# Material provided start
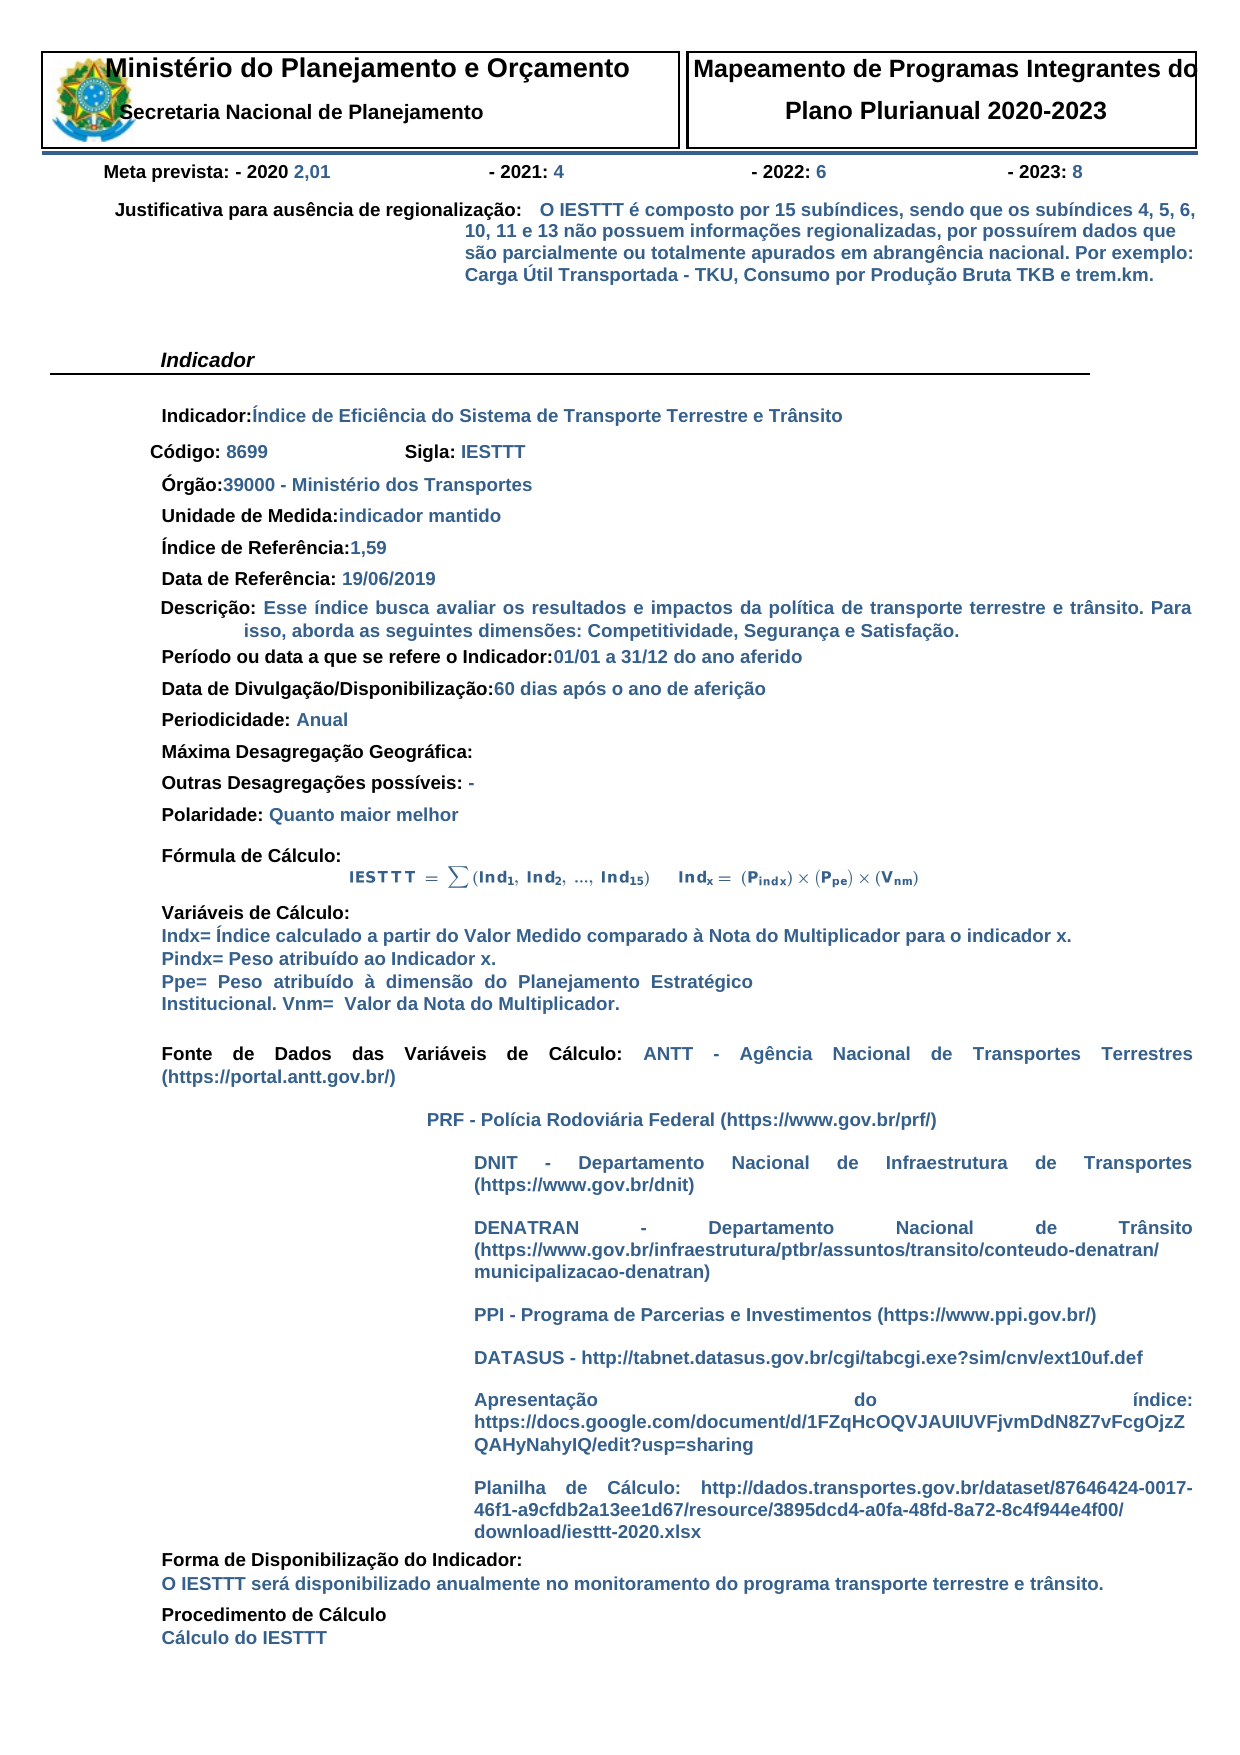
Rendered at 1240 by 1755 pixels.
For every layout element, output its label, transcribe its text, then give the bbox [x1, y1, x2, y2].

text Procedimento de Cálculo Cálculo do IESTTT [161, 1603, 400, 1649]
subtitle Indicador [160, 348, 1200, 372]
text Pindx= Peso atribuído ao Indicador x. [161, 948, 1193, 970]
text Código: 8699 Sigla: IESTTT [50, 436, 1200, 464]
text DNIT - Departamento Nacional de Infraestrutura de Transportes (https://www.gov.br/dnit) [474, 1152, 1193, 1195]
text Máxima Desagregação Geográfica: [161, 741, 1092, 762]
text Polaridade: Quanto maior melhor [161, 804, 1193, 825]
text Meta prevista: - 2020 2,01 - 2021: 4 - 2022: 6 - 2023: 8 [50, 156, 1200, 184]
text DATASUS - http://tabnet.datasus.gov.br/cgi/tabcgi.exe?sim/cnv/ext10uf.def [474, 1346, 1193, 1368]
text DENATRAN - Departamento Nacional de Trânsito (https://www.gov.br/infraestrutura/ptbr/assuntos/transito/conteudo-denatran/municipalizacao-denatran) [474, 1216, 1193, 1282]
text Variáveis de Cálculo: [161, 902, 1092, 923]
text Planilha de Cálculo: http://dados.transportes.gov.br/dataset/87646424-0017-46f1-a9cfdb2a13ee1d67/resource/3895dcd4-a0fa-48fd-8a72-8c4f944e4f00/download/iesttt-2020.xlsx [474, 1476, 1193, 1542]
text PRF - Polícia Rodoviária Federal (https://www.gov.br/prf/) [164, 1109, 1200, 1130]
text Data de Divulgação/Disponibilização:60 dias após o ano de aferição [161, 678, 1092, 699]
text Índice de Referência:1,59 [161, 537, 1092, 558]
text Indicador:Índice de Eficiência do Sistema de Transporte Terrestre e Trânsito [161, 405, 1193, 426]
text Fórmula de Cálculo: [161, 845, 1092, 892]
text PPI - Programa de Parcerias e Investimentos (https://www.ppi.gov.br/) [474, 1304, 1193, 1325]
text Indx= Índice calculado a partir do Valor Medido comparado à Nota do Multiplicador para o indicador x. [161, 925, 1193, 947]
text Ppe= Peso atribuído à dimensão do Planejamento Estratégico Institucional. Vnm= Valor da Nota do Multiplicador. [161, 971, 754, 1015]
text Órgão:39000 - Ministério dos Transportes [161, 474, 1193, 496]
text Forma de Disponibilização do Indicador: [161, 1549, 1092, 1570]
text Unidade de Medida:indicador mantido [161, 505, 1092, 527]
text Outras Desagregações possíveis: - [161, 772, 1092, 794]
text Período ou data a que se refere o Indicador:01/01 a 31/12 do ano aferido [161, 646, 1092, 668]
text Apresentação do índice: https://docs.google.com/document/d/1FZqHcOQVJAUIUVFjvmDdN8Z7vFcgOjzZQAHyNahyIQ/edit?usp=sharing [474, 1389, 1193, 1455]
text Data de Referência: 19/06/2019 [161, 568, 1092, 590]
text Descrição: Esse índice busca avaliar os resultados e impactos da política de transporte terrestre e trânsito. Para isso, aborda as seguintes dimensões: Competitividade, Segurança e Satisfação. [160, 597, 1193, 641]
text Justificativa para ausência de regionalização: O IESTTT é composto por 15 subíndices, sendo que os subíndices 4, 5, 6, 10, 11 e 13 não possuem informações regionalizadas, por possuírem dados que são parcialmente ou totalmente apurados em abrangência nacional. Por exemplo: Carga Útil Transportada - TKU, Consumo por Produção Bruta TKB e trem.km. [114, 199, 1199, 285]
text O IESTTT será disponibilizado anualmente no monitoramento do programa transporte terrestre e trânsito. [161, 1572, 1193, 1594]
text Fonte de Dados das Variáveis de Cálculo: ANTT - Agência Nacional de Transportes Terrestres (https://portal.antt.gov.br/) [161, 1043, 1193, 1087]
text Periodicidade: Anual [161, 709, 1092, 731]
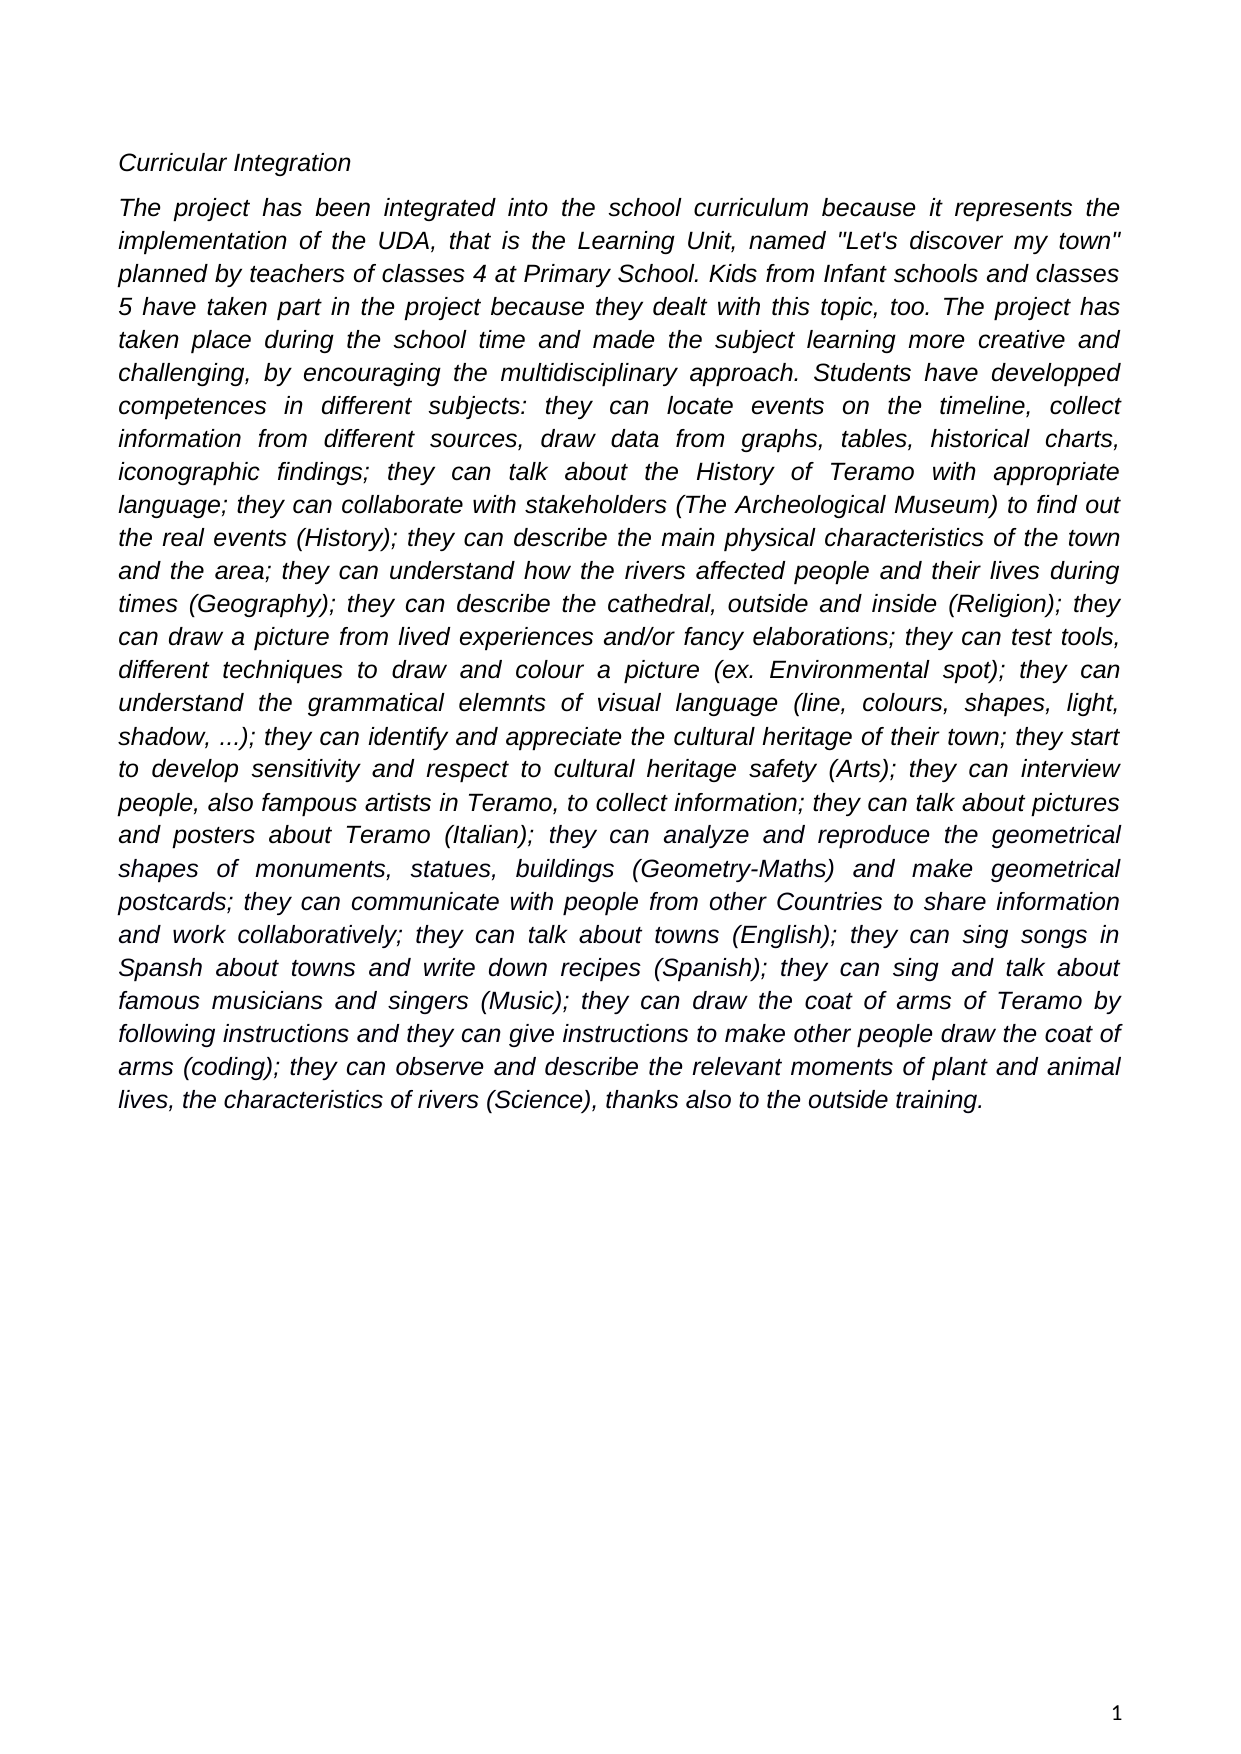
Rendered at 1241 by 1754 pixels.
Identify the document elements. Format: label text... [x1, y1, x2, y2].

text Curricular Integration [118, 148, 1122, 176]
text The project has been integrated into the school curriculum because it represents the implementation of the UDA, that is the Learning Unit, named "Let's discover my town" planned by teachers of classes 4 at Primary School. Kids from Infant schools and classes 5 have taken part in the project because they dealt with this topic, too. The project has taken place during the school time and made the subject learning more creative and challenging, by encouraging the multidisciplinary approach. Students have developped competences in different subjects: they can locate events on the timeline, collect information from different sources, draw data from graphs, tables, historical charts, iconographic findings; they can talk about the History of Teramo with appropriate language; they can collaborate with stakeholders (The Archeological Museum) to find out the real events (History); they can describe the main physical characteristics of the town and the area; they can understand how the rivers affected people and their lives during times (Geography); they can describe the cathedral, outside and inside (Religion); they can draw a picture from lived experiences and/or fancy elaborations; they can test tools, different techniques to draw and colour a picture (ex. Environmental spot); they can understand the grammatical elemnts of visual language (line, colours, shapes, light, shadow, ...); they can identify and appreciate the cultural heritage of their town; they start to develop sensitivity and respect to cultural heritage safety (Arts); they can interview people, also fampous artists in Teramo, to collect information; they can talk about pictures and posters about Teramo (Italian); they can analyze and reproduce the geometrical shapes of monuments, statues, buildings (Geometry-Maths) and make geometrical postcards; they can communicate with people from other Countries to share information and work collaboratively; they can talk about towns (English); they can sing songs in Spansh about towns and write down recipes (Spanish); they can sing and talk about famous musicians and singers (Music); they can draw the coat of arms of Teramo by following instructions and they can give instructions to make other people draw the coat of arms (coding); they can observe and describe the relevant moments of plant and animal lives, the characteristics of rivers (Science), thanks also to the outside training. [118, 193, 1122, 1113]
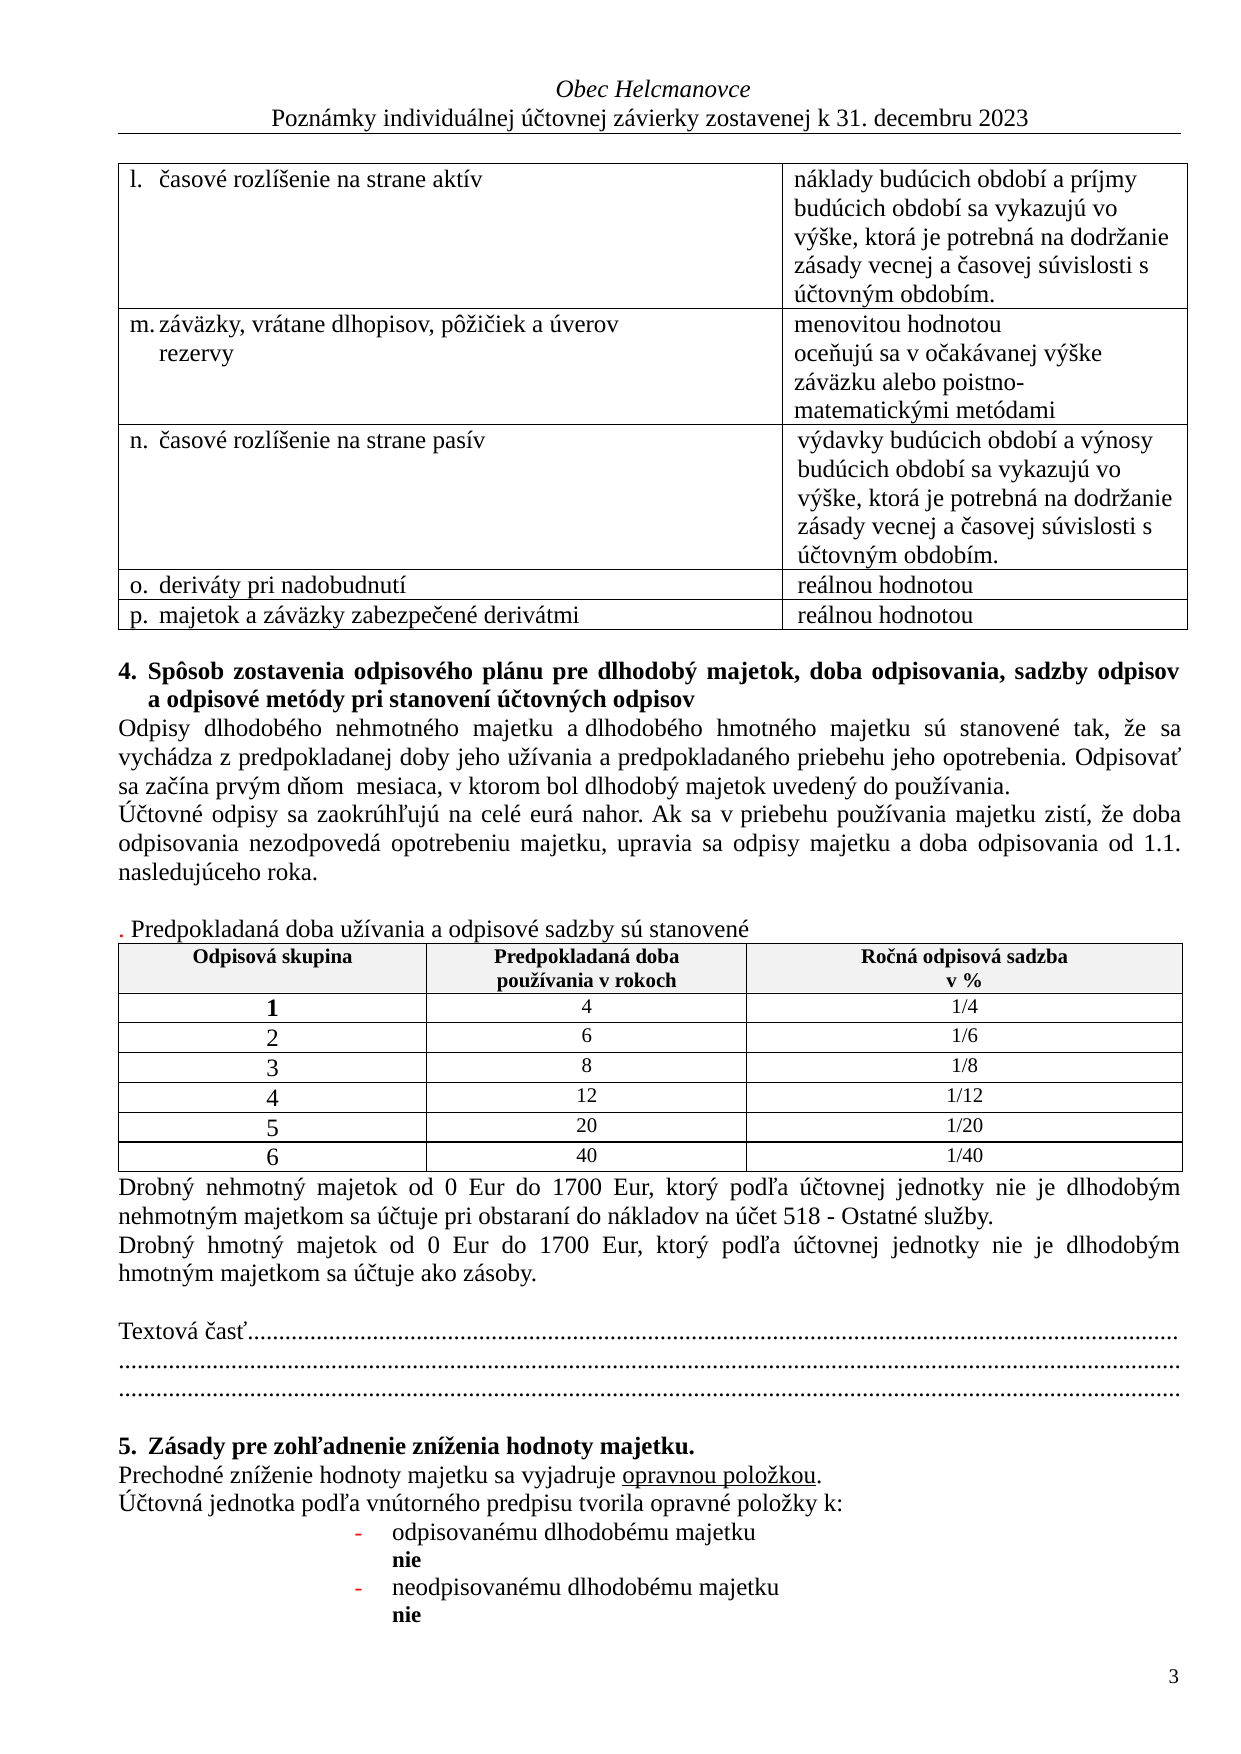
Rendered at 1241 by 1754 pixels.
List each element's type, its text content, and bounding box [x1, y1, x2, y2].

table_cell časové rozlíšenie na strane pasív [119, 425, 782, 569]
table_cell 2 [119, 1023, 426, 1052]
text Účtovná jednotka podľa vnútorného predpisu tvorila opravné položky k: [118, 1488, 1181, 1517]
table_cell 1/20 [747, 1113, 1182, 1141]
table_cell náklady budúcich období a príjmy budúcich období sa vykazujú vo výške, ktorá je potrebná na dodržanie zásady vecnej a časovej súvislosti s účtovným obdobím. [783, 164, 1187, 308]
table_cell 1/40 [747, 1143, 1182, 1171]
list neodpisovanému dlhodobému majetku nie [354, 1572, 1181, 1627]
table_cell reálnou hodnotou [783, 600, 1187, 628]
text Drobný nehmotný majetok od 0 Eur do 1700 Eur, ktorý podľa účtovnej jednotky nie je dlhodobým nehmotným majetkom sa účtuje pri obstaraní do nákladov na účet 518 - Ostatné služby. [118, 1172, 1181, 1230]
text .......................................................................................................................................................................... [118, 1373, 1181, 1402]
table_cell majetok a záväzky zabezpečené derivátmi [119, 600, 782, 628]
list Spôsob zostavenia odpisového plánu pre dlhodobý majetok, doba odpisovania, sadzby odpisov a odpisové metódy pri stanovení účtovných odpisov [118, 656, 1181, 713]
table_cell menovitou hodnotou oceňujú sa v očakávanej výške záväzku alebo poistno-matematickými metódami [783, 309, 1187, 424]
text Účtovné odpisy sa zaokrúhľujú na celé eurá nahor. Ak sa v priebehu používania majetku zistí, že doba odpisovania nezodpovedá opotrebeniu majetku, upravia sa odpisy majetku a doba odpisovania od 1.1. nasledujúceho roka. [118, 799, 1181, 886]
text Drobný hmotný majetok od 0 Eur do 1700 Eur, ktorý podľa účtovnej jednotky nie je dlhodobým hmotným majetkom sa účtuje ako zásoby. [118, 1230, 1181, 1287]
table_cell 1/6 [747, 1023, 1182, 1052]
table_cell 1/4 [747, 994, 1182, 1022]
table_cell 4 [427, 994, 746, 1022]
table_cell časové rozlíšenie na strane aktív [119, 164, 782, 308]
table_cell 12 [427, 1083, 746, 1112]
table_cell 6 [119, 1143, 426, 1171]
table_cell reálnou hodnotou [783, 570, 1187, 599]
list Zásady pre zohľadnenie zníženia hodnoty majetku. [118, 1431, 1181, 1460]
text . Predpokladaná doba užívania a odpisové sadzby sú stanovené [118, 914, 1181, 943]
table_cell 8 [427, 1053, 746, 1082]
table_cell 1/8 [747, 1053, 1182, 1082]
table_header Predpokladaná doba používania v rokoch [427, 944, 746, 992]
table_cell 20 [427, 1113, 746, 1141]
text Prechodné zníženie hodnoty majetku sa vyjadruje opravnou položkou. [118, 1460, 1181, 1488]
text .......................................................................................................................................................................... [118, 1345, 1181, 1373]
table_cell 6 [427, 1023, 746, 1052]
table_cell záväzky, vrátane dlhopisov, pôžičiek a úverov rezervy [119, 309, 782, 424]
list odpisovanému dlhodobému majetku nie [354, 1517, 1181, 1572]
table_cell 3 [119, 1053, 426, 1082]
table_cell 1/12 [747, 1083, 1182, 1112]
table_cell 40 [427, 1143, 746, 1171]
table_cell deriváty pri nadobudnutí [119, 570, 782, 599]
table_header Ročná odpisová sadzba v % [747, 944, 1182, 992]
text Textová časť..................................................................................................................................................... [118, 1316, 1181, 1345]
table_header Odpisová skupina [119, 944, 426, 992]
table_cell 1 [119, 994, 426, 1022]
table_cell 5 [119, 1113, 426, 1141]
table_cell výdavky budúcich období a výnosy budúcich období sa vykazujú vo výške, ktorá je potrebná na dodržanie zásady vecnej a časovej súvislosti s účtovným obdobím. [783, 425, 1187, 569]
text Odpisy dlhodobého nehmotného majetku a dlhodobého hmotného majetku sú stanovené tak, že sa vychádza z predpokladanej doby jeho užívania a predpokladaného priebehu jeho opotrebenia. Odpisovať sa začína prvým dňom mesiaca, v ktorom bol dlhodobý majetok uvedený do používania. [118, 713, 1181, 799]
# Material provided end
Required work –
Report each line of the data above that contains the word "období".

Task response –
table_cell náklady budúcich období a príjmy budúcich období sa vykazujú vo výške, ktorá je potrebná na dodržanie zásady vecnej a časovej súvislosti s účtovným obdobím. [783, 164, 1187, 308]
table_cell výdavky budúcich období a výnosy budúcich období sa vykazujú vo výške, ktorá je potrebná na dodržanie zásady vecnej a časovej súvislosti s účtovným obdobím. [783, 425, 1187, 569]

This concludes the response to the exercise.